See Senate Finance Committee Report No. 75, 77th Cong., 1st sess. (C. B. 1941-1, pp. 550-551). None of the conditions referred to in the committee reports are to be found here. There was no fluctuation of petitioner’s earnings dependent upon business cycles. The fluctuation, if such it could be called, between petitioner’s 1940 and 1941 earnings was the result of a voluntary change of policy. The petitioner’s earnings were at all times subject to control by its stockholders. These stockholders determined not only the price, but also the quantity of the ore which they were to purchase from the petitioner. It could hardly have been the purpose of Congress to “level off” the effects of the rise and fall of a controlled income, such as was the petitioner’s. The petitioner was somewhat in the position of a “new corporation” in 1941, that being the first year of its operation as a profit-making business, but as such its first year for claiming the benefits of an excess profits credit carry-over would be 1942.
The petitioner states in its brief that:
The obvious purpose of the credit carry-over provisions is to accomplish an averaging* of the income subject to excess profits tax during the excess profits tax period. * * *
It is inconceivable, however, that Congress intended to include in the averaging of the excess profits tax a year in which the taxpayer did not have and, under its plan of operation, did not intend to have any profits.
We think that the statutory provisions under consideration should be construed as making the excess profits credit carry-over, as well as the carry-back, available only to those taxpayers who during both the taxable period and the preceding or succeeding periods have maintained a normal going business, devoted substantially to the production of profits.
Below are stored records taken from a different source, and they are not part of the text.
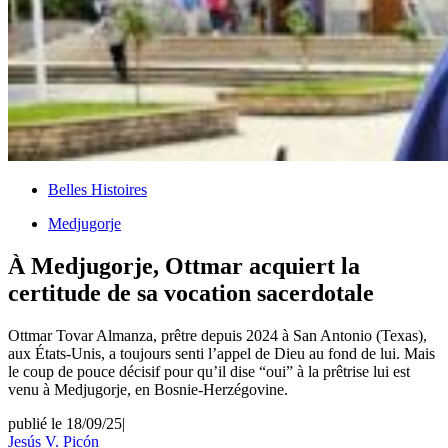
Belles Histoires
Medjugorje
À Medjugorje, Ottmar acquiert la
certitude de sa vocation sacerdotale
Ottmar Tovar Almanza, prêtre depuis 2024 à San Antonio (Texas),
aux États-Unis, a toujours senti l’appel de Dieu au fond de lui. Mais
le coup de pouce décisif pour qu’il dise “oui” à la prêtrise lui est
venu à Medjugorje, en Bosnie-Herzégovine.
publié le 18/09/25
|
Jesús V. Picón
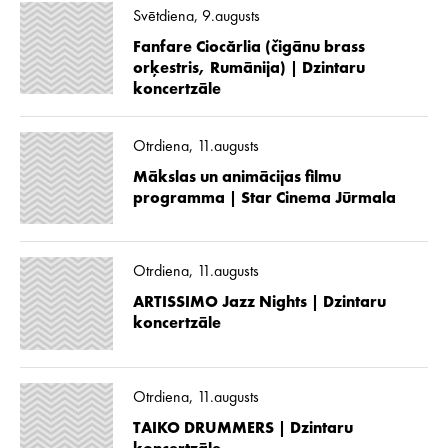
Svētdiena, 9.augusts
Fanfare Ciocărlia (čigānu brass
orķestris, Rumānija) | Dzintaru
koncertzāle
Otrdiena, 11.augusts
Mākslas un animācijas filmu
programma | Star Cinema Jūrmala
Otrdiena, 11.augusts
ARTISSIMO Jazz Nights | Dzintaru
koncertzāle
Otrdiena, 11.augusts
TAIKO DRUMMERS | Dzintaru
No other construction would be consonant with the manifest purpose of the statute.
In the circumstances of this case we think the respondent was justified in denying the taxpayer the benefit of the carry-over excess profits credit for the taxable year 1941.
Reviewed by the Court.
Decision will be entered for the respondent.
For obvious administrative reasons Congress did not attempt to average out the effect of varying excess profits tax rates in the different years.